Artist's Statement 2004

In the quietness of painting discoveries are made.  The engaged eye and the motivated hand find that certain things just fit together.  The eye notices that particular parts enhance other parts.  The hand pushes shapes to form groups.  Groups become taught synergies.  When this tightness begins to vibrate I stop.  

When the engaged eye looks at nature the imagination is released.  The eye has something to get lost in, something to find a way through.  When motivated by the hand the act of looking becomes imaginative.  This imaginative gaze leads to a silent understanding.  The feel of this activity becomes a need. 

That is how painting is for me.

            What do I find myself looking at?  For nearly a decade it has been the spaces I live in.  At this point these spaces have attained a kind of mythic quality for me.  They have become the locus of my imagination.  I originally painted memories of the house I grew up in.  In representing its large fire lit rooms I recreated my original world.  These paintings were like the caveman’s hand painted on the walls of Lascaux.  Every mark said, “I am here, my consciousness, my world, my life, matters.”  And, by analogy, so does the viewer’s.   My paintings became a statement against nihilism.
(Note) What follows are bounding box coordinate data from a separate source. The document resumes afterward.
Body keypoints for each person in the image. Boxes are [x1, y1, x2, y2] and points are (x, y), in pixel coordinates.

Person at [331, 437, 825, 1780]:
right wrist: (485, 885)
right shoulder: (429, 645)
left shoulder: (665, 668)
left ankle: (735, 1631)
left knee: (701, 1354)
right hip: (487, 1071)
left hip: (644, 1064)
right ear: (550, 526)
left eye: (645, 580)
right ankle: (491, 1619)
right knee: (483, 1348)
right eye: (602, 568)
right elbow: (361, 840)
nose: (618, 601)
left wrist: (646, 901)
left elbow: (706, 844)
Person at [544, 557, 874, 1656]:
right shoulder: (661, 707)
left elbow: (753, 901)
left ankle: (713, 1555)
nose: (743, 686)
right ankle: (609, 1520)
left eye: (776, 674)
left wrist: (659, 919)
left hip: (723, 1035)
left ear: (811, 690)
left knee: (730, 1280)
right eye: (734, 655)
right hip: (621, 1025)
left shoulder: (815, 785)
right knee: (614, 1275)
            My current sunlit paintings offer a place for spirits to rest and the mind to soar.  Sunlight streams in, objects glow in its glory or nestle in its shadows.  One can sit in a comfortable chair, pet a cat, feel the warmth of sunlight, and let the mind's eye get lost in trees and clouds.  A landscape enters through windows.  The already stretched space then becomes infinite.  Safe, limited space becomes heavenly.